*** Begin section ***
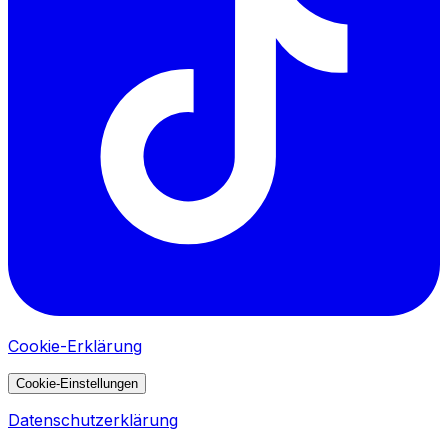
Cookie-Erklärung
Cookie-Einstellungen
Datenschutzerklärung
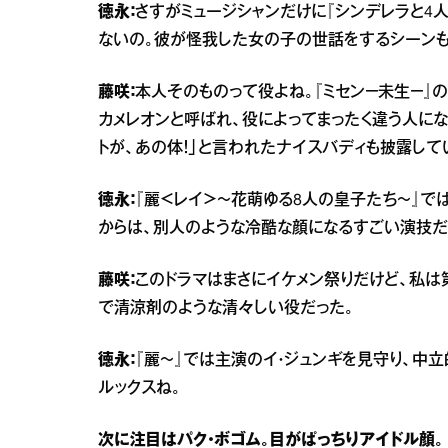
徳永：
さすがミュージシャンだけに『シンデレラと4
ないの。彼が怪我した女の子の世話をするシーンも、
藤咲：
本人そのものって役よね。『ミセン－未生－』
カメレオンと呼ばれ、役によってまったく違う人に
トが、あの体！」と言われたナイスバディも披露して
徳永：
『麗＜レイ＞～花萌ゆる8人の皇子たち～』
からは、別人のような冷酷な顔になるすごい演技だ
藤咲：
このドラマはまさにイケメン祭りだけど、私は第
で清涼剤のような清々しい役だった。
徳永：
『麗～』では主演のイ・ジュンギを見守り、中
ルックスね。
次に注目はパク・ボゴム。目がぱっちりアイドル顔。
*** End section ***
*** Begin section ***
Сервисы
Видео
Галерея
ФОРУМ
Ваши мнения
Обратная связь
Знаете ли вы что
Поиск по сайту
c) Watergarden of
*** End section ***
## What to do
In the lines between the one holding "Cookie-Erklärung" and the one holding "次に注目はパク・ボゴム。目がぱっちりアイドル顔。", inclusive, replace "イケメン" with "美男子" and leave everything else unchanged. Return only those lines and omit the pictures.

## Task result
Cookie-Erklärung
Cookie-Einstellungen
Datenschutzerklärung
徳永：
さすがミュージシャンだけに『シンデレラと4
ないの。彼が怪我した女の子の世話をするシーンも、
藤咲：
本人そのものって役よね。『ミセン－未生－』
カメレオンと呼ばれ、役によってまったく違う人に
トが、あの体！」と言われたナイスバディも披露して
徳永：
『麗＜レイ＞～花萌ゆる8人の皇子たち～』
からは、別人のような冷酷な顔になるすごい演技だ
藤咲：
このドラマはまさに美男子祭りだけど、私は第
で清涼剤のような清々しい役だった。
徳永：
『麗～』では主演のイ・ジュンギを見守り、中
ルックスね。
次に注目はパク・ボゴム。目がぱっちりアイドル顔。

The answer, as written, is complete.